Ils passent, s’arrêtent. Ils se penchent, limite en ajustant leurs lunettes, pour regarder dans le tambour, dans le ventre de la donneuse de temps. « Elle marche ? » ou « elle marche ! » tout est dans la ponctuation, c’est selon qu’ils prennent le temps d’observer, de regarder par la vitre-lentille, où il balance, car oui, il balance le balancier ; c’est selon le temps qu’ils prennent d’écouter, car oui, il tique-taque encore le mécanisme. Puis ils se tournent à 45° sur la gauche, toujours courbés & lunettes ajustées, ajustées cette fois-ci sur le cartel d’explications : Horloge de parquet, Fin XVIIIème siècle, en noyer. Et sonne l’heure des 15h, trois coups de marteau qui résonnent sur une pièce métallique.

(vestibule)

Pièces / Pezzi (2)

Surpris, ils sont. Surpris par le papier peint, par le vert flashy du papier peint. Un papier modèle 1820′ avec sa scène néo-classique (un banquet et des personnages visiblement grecs) et ses marbrures.
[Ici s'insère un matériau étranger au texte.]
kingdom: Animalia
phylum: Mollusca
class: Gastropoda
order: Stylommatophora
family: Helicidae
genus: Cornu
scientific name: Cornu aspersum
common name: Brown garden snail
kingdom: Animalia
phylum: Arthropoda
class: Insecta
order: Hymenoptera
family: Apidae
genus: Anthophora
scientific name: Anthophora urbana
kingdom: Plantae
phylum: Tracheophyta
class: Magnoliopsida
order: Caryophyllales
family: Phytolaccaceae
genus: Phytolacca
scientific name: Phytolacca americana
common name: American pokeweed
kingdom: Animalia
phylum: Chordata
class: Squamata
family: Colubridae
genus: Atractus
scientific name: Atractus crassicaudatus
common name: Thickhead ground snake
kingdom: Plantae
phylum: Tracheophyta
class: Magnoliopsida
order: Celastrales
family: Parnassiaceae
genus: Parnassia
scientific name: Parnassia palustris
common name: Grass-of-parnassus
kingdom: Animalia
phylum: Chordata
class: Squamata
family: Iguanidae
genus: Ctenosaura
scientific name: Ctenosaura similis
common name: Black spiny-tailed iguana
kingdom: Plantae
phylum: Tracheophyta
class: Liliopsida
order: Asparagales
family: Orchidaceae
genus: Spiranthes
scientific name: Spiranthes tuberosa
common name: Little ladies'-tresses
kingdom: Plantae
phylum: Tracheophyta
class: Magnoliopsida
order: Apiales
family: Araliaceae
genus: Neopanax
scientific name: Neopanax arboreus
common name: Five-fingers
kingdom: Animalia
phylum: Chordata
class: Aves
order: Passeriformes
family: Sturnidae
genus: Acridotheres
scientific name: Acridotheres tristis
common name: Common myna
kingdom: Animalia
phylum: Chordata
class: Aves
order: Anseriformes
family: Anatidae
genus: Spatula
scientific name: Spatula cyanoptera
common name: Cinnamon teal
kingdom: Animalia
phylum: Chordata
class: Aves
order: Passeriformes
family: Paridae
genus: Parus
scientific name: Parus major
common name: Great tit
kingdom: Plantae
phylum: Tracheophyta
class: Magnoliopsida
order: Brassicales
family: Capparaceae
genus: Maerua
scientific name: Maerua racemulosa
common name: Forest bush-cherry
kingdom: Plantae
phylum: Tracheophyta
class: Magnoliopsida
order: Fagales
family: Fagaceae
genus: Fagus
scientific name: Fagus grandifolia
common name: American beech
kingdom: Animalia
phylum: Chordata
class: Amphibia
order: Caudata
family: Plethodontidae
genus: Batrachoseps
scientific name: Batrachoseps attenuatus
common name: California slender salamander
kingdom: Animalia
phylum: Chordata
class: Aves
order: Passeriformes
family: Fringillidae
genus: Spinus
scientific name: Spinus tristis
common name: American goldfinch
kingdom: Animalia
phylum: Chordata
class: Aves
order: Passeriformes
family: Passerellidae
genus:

Surpris, il sont, « Ah c’est un beau vert ! ». Vrai que c’est un beau vert, lumineux & sucré. Puis éblouis, ils sont, par la ménagère en vermeil : « de l’argent recouvert d’or » précise le guide ; alors souvent, l’un d’entre eux acquiesce en lâchant à voix basse « C’est chic ! »

(La salle à manger)

Pièces / Pezzi (1)

Escalierdroit2Ils tournent la poignée de la porte à bossage, la porte XVIIè siècle, celle dite Louis XIII, celle principale, ouvrant sur l’ouest les nuages de mer et le temps des heures à venir. Ils la tournent cette poignée, ils luttent avec la poignée, abandonnent parfois, persévèrent souvent jusqu’à ce que les gonds tournent sur eux-même pour laisser entrevoir l’escalier. Entrevoir d’abord, parce que le contraste entre l’extérieur lumineux et l’intérieur plus sombre oblige leurs yeux à un instant d’adaptation ; puis se précise donc ce grand escalier, celui dit droit, celui qui donne accès au musée, celui qui donne accès à Balzac à Saché.